### [TEXT SEGMENT]
• • • • •

Friday, August 3, 2018

A Letter To Their Teachers

To my girls teachers as we get ready to start back school,

I know they can have hard days, just as you can, but remember they are my everything!

I am teaching them to be kind, raise their hands, don’t roll their eyes when they don’t get their way, stop talking and listen, and be timely in getting to and from classes. Just remember, they will fail at some point in the year. Be kind. They are my everything!

As I send them off to 5th and 2nd grades remember they come from a broken home, sometimes they need extra love, sometimes they will even have random outbursts and cry for seemingly no reason at all. Be patient. They are my everything!

My girls will sometimes be holding hands as they bound through those double glass doors, and sometimes they will stomp in as they bicker at each other. I know their attitudes can get in the way of your teaching. Be firm. They are my everything!

Some mornings will be tough as we’ve been rushing to get everyone everywhere and they may lose something or forget something at home. I won’t be able to go back and save the day. I have to work. Be understanding. They are my everything!

I have an ultra sensitive child and a mega sassy one. Their personalities are big and they sometimes can be overbearing to friends or other kids’ personalities they clash with. Be communicative. They are my everything!

We are doing the best we can with the hand we were dealt. Sometimes, I will be held up when an incident occurs. Be sympathetic. They are my everything!

Know I will stand by your side and help with any issues that arise. I will be available for any parent teacher meetings, and try and make it to a party or two, but sometimes I won’t be able to share in these memories. Be present. They are my everything!

When my child back talks or hides her face because she is embarrassed of answering a question in class. Be gentle. They are my everything!

When my girls don't have any money for ice cream or juice boxes and milk. Remember, I am doing everything in my power to provide them with everything they need. The extras will sometimes slip by me. Be humble. They are my everything! 

To my girls,
I will raise you to Be Kind, Be Patient, Be Firm, Be Understanding, Be Communicative, Be Sympathetic, Be Present, Be Gentle, but most of all I expect you to Be Respectful.


















Saturday, July 14, 2018

Sappy School Post

Time is just series of snap shots. I can never keep up. A new school year is around the corner, and I am baffled every time I step foot in the store and see shelves stocked with school supplies. Didn't this school year just end? That's when I get those butterflies fluttering around in the pit of my stomach, reminding me that in just a month, my oldest child will be heading off to her last year of elementary school. HER LAST YEAR OF ELEMENTARY SCHOOL! I don't generally get too sappy when an old chapter ends and a new begins, but this one is really going for the heartstrings. My sunshiny, artistic, fashionably late, hilarious, beautiful little weirdo is heading off to the end of an era. I am both excited and sad at the same time. These are the times I realize how bittersweet parenting is. The days are long, but the years are short. I don't know who first said that, but man did they hit the nail on the head! Some days I feel like I just tucked that lanky child into her crib for the night, and then I blinked.

• • • • •

### [WORK TO COMPLETE]
**A.** In the blog posts about school, which grades are the girls starting as the letter to their teachers is written?
**B.** Extend the blog posts about school, carrying on from their last sentence.
The records are separate material, not part of the blog posts about school.

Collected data
• • • • •

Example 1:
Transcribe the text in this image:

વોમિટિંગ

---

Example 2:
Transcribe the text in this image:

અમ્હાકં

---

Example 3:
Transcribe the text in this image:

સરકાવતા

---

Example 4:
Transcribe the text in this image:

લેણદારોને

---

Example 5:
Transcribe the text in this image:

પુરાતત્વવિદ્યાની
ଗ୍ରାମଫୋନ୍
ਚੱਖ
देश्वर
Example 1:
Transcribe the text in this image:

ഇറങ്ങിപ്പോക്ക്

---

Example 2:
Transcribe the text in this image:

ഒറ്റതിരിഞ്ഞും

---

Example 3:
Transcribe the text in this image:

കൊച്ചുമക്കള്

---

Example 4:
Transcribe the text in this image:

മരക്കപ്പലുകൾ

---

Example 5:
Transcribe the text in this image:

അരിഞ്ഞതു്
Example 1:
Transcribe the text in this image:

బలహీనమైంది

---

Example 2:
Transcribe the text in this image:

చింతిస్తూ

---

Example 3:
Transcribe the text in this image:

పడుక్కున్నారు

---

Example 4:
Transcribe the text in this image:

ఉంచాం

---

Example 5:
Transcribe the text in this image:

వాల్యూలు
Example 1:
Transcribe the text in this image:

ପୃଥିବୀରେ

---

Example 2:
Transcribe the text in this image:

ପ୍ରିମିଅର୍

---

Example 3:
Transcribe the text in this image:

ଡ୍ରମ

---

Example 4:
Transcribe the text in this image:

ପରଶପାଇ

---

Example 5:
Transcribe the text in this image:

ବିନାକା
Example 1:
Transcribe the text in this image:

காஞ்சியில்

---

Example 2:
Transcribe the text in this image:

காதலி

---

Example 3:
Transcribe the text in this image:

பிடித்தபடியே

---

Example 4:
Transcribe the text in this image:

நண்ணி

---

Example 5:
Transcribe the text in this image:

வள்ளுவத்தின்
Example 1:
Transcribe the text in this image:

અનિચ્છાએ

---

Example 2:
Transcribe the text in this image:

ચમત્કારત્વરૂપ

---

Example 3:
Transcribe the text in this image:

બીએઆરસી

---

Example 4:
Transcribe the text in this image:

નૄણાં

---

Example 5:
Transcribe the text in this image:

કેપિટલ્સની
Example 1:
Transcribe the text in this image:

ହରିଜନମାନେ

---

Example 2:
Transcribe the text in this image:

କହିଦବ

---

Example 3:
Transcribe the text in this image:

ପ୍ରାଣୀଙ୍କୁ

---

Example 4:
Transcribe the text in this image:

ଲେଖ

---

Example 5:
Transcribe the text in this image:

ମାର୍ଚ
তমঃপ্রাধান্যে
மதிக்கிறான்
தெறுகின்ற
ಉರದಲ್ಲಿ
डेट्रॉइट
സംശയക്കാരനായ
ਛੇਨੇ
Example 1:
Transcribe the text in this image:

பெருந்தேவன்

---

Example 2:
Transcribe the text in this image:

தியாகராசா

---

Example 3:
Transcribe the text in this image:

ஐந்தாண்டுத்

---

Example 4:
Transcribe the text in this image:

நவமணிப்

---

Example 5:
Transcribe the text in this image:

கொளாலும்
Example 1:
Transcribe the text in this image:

• • • • •

### [RESPONSES FOR EACH TASK]
**A.** 5th and 2nd grades.

**B.**
School supply lists are posted and the impending doom of not having done the 5th grade reading is leering over me. I know I can't keep these girls of mine little forever, but can't I keep them little just a bit longer? I take myself back to the exhausting days of infancy and try to remember every detail of their chubby cheeks, sleepy eyes, and adorable yawns. It seems like just yesterday I was changing diapers and teaching those babies their ABCs and bragging about how super smart they were. Now the reality of multiplication tables, division, writing paragraphs and memorizing spelling lists fill our evenings. It isn't fair! I can cry and pout, but the reality is they are growing and I need to get on board. Fast.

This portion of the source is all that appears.